## ACTION ITEM
Print every line of text in each of the items below in its original order, keeping each character unchanged.

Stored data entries
..............................

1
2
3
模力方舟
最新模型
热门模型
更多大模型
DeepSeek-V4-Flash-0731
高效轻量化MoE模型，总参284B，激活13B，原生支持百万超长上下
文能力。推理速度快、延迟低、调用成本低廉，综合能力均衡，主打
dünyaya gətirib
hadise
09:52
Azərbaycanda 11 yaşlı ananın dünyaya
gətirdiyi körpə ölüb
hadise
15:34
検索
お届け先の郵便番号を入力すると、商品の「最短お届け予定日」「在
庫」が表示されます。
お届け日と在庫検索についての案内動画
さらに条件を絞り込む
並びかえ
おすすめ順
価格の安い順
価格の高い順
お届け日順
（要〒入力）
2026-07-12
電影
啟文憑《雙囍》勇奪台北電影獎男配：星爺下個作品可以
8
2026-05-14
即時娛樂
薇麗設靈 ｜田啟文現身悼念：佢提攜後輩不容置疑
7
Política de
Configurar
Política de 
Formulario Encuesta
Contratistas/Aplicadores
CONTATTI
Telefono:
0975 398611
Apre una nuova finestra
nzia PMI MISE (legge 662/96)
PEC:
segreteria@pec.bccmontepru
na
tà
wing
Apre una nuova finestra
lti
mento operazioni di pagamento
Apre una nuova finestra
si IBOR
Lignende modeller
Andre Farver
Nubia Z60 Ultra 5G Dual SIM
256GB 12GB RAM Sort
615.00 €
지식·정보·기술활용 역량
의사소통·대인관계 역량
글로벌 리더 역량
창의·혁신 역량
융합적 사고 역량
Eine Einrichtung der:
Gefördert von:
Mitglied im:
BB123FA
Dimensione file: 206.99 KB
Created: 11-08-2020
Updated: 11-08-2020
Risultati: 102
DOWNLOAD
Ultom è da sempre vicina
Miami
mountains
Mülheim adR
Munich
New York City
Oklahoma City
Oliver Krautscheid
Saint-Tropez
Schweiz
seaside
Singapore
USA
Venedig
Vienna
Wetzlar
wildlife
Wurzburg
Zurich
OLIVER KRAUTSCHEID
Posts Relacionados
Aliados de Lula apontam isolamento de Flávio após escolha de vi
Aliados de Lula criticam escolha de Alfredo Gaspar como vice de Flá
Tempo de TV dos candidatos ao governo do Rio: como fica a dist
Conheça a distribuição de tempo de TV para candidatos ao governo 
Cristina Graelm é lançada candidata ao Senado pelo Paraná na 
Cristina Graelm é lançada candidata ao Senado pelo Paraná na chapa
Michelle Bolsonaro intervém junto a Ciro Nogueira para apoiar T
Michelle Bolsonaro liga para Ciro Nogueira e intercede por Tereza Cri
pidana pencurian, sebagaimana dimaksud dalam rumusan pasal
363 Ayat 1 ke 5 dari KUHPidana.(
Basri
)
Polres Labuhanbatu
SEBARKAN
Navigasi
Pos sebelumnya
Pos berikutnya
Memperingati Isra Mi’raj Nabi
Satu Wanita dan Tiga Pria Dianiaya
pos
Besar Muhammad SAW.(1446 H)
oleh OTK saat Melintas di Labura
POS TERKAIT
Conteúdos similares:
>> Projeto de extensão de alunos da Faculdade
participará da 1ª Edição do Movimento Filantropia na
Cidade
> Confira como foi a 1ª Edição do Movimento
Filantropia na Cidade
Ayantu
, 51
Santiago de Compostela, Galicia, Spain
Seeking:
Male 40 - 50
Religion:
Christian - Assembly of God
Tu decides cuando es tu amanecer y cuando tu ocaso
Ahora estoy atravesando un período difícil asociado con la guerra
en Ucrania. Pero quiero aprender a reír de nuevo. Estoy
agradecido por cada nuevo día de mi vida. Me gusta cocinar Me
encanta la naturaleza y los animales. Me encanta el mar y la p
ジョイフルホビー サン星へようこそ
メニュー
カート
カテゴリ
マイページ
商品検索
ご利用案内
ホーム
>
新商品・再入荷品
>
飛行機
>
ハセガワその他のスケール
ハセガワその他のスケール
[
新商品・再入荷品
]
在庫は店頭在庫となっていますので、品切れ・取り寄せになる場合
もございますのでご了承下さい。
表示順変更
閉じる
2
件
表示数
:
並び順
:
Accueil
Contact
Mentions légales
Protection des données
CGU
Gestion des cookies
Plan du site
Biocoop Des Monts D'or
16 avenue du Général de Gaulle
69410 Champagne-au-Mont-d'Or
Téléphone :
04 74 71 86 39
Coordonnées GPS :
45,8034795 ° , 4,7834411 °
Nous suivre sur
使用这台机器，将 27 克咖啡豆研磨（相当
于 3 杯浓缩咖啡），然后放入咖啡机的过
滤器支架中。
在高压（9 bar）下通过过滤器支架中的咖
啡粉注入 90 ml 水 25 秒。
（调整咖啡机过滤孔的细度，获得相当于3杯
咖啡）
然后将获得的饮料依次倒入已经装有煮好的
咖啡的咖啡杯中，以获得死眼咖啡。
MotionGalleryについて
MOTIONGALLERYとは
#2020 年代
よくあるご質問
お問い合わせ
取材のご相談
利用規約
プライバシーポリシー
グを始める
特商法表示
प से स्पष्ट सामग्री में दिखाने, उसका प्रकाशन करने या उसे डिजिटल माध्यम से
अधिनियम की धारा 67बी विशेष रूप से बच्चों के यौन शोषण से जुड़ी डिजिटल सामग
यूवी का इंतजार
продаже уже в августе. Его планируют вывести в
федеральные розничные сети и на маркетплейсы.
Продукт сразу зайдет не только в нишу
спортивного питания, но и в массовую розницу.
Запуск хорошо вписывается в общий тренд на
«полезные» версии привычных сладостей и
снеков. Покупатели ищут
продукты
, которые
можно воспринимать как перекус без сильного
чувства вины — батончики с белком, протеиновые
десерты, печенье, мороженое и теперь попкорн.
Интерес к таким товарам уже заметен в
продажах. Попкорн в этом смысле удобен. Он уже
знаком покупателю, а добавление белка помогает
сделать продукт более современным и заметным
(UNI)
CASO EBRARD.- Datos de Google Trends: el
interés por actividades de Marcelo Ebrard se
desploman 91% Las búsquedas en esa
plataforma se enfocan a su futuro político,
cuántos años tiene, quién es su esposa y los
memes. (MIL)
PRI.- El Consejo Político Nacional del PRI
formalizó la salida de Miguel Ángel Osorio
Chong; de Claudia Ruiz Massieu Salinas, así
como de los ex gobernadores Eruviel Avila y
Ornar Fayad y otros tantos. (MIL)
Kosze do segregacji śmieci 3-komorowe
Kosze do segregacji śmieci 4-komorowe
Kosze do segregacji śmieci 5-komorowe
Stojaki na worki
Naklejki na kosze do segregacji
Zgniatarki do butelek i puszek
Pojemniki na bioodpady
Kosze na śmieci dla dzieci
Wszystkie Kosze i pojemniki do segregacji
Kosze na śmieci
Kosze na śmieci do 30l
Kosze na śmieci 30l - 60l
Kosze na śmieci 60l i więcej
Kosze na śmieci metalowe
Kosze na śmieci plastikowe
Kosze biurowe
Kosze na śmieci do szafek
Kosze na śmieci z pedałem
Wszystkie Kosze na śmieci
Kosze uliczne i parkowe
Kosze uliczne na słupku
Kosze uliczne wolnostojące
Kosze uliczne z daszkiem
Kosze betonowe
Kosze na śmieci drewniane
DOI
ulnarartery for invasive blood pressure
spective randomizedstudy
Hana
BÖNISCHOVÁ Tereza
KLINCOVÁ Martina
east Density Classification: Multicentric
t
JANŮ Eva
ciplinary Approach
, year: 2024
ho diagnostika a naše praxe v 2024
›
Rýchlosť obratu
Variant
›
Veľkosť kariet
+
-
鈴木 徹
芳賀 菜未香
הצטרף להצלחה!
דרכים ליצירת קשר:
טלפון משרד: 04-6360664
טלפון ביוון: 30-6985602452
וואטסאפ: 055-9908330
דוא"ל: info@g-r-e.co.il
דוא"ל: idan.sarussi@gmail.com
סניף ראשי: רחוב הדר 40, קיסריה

..............................

## FINISHED TASK
1
2
3
模力方舟
最新模型
热门模型
更多大模型
DeepSeek-V4-Flash-0731
高效轻量化MoE模型，总参284B，激活13B，原生支持百万超长上下
文能力。推理速度快、延迟低、调用成本低廉，综合能力均衡，主打
dünyaya gətirib
hadise
09:52
Azərbaycanda 11 yaşlı ananın dünyaya
gətirdiyi körpə ölüb
hadise
15:34
検索
お届け先の郵便番号を入力すると、商品の「最短お届け予定日」「在
庫」が表示されます。
お届け日と在庫検索についての案内動画
さらに条件を絞り込む
並びかえ
おすすめ順
価格の安い順
価格の高い順
お届け日順
（要〒入力）
2026-07-12
電影
啟文憑《雙囍》勇奪台北電影獎男配：星爺下個作品可以
8
2026-05-14
即時娛樂
薇麗設靈 ｜田啟文現身悼念：佢提攜後輩不容置疑
7
Política de
Configurar
Política de 
Formulario Encuesta
Contratistas/Aplicadores
CONTATTI
Telefono:
0975 398611
Apre una nuova finestra
nzia PMI MISE (legge 662/96)
PEC:
segreteria@pec.bccmontepru
na
tà
wing
Apre una nuova finestra
lti
mento operazioni di pagamento
Apre una nuova finestra
si IBOR
Lignende modeller
Andre Farver
Nubia Z60 Ultra 5G Dual SIM
256GB 12GB RAM Sort
615.00 €
지식·정보·기술활용 역량
의사소통·대인관계 역량
글로벌 리더 역량
창의·혁신 역량
융합적 사고 역량
Eine Einrichtung der:
Gefördert von:
Mitglied im:
BB123FA
Dimensione file: 206.99 KB
Created: 11-08-2020
Updated: 11-08-2020
Risultati: 102
DOWNLOAD
Ultom è da sempre vicina
Miami
mountains
Mülheim adR
Munich
New York City
Oklahoma City
Oliver Krautscheid
Saint-Tropez
Schweiz
seaside
Singapore
USA
Venedig
Vienna
Wetzlar
wildlife
Wurzburg
Zurich
OLIVER KRAUTSCHEID
Posts Relacionados
Aliados de Lula apontam isolamento de Flávio após escolha de vi
Aliados de Lula criticam escolha de Alfredo Gaspar como vice de Flá
Tempo de TV dos candidatos ao governo do Rio: como fica a dist
Conheça a distribuição de tempo de TV para candidatos ao governo 
Cristina Graelm é lançada candidata ao Senado pelo Paraná na 
Cristina Graelm é lançada candidata ao Senado pelo Paraná na chapa
Michelle Bolsonaro intervém junto a Ciro Nogueira para apoiar T
Michelle Bolsonaro liga para Ciro Nogueira e intercede por Tereza Cri
pidana pencurian, sebagaimana dimaksud dalam rumusan pasal
363 Ayat 1 ke 5 dari KUHPidana.(
Basri
)
Polres Labuhanbatu
SEBARKAN
Navigasi
Pos sebelumnya
Pos berikutnya
Memperingati Isra Mi’raj Nabi
Satu Wanita dan Tiga Pria Dianiaya
pos
Besar Muhammad SAW.(1446 H)
oleh OTK saat Melintas di Labura
POS TERKAIT
Conteúdos similares:
>> Projeto de extensão de alunos da Faculdade
participará da 1ª Edição do Movimento Filantropia na
Cidade
> Confira como foi a 1ª Edição do Movimento
Filantropia na Cidade
Ayantu
, 51
Santiago de Compostela, Galicia, Spain
Seeking:
Male 40 - 50
Religion:
Christian - Assembly of God
Tu decides cuando es tu amanecer y cuando tu ocaso
Ahora estoy atravesando un período difícil asociado con la guerra
en Ucrania. Pero quiero aprender a reír de nuevo. Estoy
agradecido por cada nuevo día de mi vida. Me gusta cocinar Me
encanta la naturaleza y los animales. Me encanta el mar y la p
ジョイフルホビー サン星へようこそ
メニュー
カート
カテゴリ
マイページ
商品検索
ご利用案内
ホーム
>
新商品・再入荷品
>
飛行機
>
ハセガワその他のスケール
ハセガワその他のスケール
[
新商品・再入荷品
]
在庫は店頭在庫となっていますので、品切れ・取り寄せになる場合
もございますのでご了承下さい。
表示順変更
閉じる
2
件
表示数
:
並び順
:
Accueil
Contact
Mentions légales
Protection des données
CGU
Gestion des cookies
Plan du site
Biocoop Des Monts D'or
16 avenue du Général de Gaulle
69410 Champagne-au-Mont-d'Or
Téléphone :
04 74 71 86 39
Coordonnées GPS :
45,8034795 ° , 4,7834411 °
Nous suivre sur
使用这台机器，将 27 克咖啡豆研磨（相当
于 3 杯浓缩咖啡），然后放入咖啡机的过
滤器支架中。
在高压（9 bar）下通过过滤器支架中的咖
啡粉注入 90 ml 水 25 秒。
（调整咖啡机过滤孔的细度，获得相当于3杯
咖啡）
然后将获得的饮料依次倒入已经装有煮好的
咖啡的咖啡杯中，以获得死眼咖啡。
MotionGalleryについて
MOTIONGALLERYとは
#2020 年代
よくあるご質問
お問い合わせ
取材のご相談
利用規約
プライバシーポリシー
グを始める
特商法表示
प से स्पष्ट सामग्री में दिखाने, उसका प्रकाशन करने या उसे डिजिटल माध्यम से
अधिनियम की धारा 67बी विशेष रूप से बच्चों के यौन शोषण से जुड़ी डिजिटल सामग
यूवी का इंतजार
продаже уже в августе. Его планируют вывести в
федеральные розничные сети и на маркетплейсы.
Продукт сразу зайдет не только в нишу
спортивного питания, но и в массовую розницу.
Запуск хорошо вписывается в общий тренд на
«полезные» версии привычных сладостей и
снеков. Покупатели ищут
продукты
, которые
можно воспринимать как перекус без сильного
чувства вины — батончики с белком, протеиновые
десерты, печенье, мороженое и теперь попкорн.
Интерес к таким товарам уже заметен в
продажах. Попкорн в этом смысле удобен. Он уже
знаком покупателю, а добавление белка помогает
сделать продукт более современным и заметным
(UNI)
CASO EBRARD.- Datos de Google Trends: el
interés por actividades de Marcelo Ebrard se
desploman 91% Las búsquedas en esa
plataforma se enfocan a su futuro político,
cuántos años tiene, quién es su esposa y los
memes. (MIL)
PRI.- El Consejo Político Nacional del PRI
formalizó la salida de Miguel Ángel Osorio
Chong; de Claudia Ruiz Massieu Salinas, así
como de los ex gobernadores Eruviel Avila y
Ornar Fayad y otros tantos. (MIL)
Kosze do segregacji śmieci 3-komorowe
Kosze do segregacji śmieci 4-komorowe
Kosze do segregacji śmieci 5-komorowe
Stojaki na worki
Naklejki na kosze do segregacji
Zgniatarki do butelek i puszek
Pojemniki na bioodpady
Kosze na śmieci dla dzieci
Wszystkie Kosze i pojemniki do segregacji
Kosze na śmieci
Kosze na śmieci do 30l
Kosze na śmieci 30l - 60l
Kosze na śmieci 60l i więcej
Kosze na śmieci metalowe
Kosze na śmieci plastikowe
Kosze biurowe
Kosze na śmieci do szafek
Kosze na śmieci z pedałem
Wszystkie Kosze na śmieci
Kosze uliczne i parkowe
Kosze uliczne na słupku
Kosze uliczne wolnostojące
Kosze uliczne z daszkiem
Kosze betonowe
Kosze na śmieci drewniane
DOI
ulnarartery for invasive blood pressure
spective randomizedstudy
Hana
BÖNISCHOVÁ Tereza
KLINCOVÁ Martina
east Density Classification: Multicentric
t
JANŮ Eva
ciplinary Approach
, year: 2024
ho diagnostika a naše praxe v 2024
›
Rýchlosť obratu
Variant
›
Veľkosť kariet
+
-
鈴木 徹
芳賀 菜未香
הצטרף להצלחה!
דרכים ליצירת קשר:
טלפון משרד: 04-6360664
טלפון ביוון: 30-6985602452
וואטסאפ: 055-9908330
דוא"ל: info@g-r-e.co.il
דוא"ל: idan.sarussi@gmail.com
סניף ראשי: רחוב הדר 40, קיסריה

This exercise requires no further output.